Well, a batch job is a job that has a start and an end. And that is opposed to say, a continuous or a streaming job that really doesn’t ever end it’s always running. But a batch job say, for example, starts at 1 a.m. and finishes at 3 a.m.
So a batch job has a point of time when it happens and so the batch service will dynamically launch EC2 instances or Spot Instances to accommodate with the load that you have to run these batch jobs. So batch will provision the right amount of compute and memory for you to deal with your batch queue. And you just submit or scheduled batch jobs into the batch queue and the batch service does the rest.
Now how do you define a batch job?
Well, it is simply a Docker image and a test definition that you run on the ECS service. So this is pretty much saying that anything that can run on ECS can run on batch. And this is going to be very helpful to use batch to run these batch jobs.

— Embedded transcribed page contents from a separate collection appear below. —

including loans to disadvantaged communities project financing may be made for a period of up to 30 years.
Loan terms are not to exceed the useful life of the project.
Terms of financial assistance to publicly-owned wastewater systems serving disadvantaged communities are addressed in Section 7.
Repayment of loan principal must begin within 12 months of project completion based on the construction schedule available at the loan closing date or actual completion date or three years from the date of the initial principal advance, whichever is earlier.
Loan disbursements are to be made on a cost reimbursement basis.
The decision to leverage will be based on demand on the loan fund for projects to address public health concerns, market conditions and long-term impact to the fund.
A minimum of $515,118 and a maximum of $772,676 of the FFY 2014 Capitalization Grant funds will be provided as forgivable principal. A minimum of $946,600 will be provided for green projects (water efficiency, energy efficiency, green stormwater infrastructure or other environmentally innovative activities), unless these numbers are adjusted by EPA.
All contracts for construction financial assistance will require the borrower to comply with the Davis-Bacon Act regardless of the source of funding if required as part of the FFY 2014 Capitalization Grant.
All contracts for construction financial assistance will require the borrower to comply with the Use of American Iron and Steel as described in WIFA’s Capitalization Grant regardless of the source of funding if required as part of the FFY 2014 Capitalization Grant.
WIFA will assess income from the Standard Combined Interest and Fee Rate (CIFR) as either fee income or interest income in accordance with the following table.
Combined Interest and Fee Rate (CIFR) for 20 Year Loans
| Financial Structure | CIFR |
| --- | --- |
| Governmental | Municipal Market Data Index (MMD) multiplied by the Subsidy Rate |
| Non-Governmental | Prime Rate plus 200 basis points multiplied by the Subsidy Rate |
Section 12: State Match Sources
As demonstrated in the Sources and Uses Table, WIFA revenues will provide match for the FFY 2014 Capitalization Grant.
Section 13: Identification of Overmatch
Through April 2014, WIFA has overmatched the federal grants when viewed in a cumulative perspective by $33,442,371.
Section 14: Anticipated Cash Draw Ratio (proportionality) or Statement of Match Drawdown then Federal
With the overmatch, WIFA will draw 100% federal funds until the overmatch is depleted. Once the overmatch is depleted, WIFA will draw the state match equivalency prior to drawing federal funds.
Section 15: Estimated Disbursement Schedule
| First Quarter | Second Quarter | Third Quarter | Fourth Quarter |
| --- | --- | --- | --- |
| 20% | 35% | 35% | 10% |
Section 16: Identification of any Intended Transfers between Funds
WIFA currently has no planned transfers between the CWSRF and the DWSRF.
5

And because it automatically scales the right number of ECS2 instances or Spot Instances, to do these jobs, then you get lots of cost optimizations and you focus a lot less on the infrastructure, you just focus on your batch jobs.
Simplified Example
So for example, say we wanted to process images submitted by users into Amazon S3 in a batch way. So image will be put into Amazon S3, and this will trigger a batch job.
And so batch will automatically have an ECS cluster made of EC2 instances, or Spot Instances and batch would make sure that you have the right amount of instances to accommodate the load of batch jobs you have in the batch queue. And then these instances will be running your Docker images that will be doing your job. And then maybe that job will be to insert the processed object. Maybe it’s a filter on top of the image into another Amazon S3 buckets.
Batch vs Lambda
So the question you may have is what is the difference between batch and Lambda because they look similar?
So Lambda has a time limit, it’s 15 minutes, and you only get access to a few programming languages. On top of it, you have limited temporary disk space if you want to run your jobs, and it’s going to be serverless, whereas batch is very different. So batch has no time limit, because it relies on EC2 instances. It’s any runtime that you want as long as you package it as a Docker image.
And for storage, you rely on the storage that comes with an EC2 instance. So it could be an EBS volume, or an EC2 instance store for disk space, which can be a lot more than for Lambda functions. And then finally, batch is not a serverless service.
It’s a managed service, but it relies on actual EC2 instances being created. But these EC2 instances are managed by AWS so we don’t have to worry about the auto scaling and so on.